Nel nostro mondo condiviso non ci si può più permettere di agire da soli. Con chi costruire alleanze per rispondere alle esigenze del mercato di oggi?
Essendo un “battitore quasi libero” , che si batte e si dibatte per affermare idee, costruire proposte innovative nel mercato, nuove strade , osservo che talvolta la parola condivisione sia depistata all’uso e consumo di convenienza unilaterale: se dietro c’è volontà di confronto nella cooperazione, di COMUNICA-AZIONE, nel dialogo aperto tra le parti – su un iter progettuale, di una scelta, per un obiettivo comune - l’alleanza, come lo smart working, sono forme di lavoro positive; portano ad accrescere esperienze, competenze reciproche, idee e risultati: tra e con varie figure professionali coinvolte, gestionali, responsabili verso la committenza, o con la committenza.
Se dietro la superficie si cela la formula del vecchio prefisso “costo il meno possibile ” per un numero di elaborati o di risultati ” il più possibile” si è costretti a lavorare con l’occhio sull’ orologio, a scapito della riflessione, della strada alternativa.
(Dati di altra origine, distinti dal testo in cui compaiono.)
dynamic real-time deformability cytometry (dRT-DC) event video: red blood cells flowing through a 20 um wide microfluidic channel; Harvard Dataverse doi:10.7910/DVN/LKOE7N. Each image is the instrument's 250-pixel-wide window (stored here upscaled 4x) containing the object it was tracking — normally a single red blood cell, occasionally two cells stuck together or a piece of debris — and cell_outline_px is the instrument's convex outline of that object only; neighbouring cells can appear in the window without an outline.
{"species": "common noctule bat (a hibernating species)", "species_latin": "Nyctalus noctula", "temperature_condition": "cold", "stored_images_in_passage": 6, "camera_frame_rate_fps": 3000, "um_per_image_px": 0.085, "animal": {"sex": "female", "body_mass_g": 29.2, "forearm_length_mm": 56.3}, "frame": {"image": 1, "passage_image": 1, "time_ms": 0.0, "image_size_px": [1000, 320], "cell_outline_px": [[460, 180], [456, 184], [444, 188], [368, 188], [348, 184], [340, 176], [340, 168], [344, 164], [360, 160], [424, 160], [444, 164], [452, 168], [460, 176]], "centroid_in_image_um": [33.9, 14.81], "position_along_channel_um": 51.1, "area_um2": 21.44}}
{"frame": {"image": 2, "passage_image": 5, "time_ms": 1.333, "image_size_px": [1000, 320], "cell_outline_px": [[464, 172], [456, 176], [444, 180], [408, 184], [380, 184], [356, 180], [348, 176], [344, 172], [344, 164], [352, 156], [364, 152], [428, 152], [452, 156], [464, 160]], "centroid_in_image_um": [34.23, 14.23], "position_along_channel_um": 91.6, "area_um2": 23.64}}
Il rischio – se non c’è chiarezza d’intenti e nel rapporto tra le parti - è di creare il particolare che nel contesto generale del progetto è “bellissimo “ ma c’entra poco col resto creato da altri … o “ è bruttissimo” rispetto al resto, rispetta tempi e costi ma è poco adatto: dipende da quanto elastico e/o ragioniere s’imposta il rapporto tra priorità di buget, di servizio, di qualità. Guardarsi in faccia e conoscere, anche indirettamente, aspetti, dettagli organizzativi o di briefing ed esigenze del committente ultimo è la premessa più utile per creare armonia e coerenza di ogni progetto. Ed avere dei vincoli ( … foto già fatte , media, per fare solo un esempio …) non è sempre una costrizione: è la creatività che da vita al contenuto-significato fresco, risveglia vita, identità di un prodotto , accende l’interesse del target.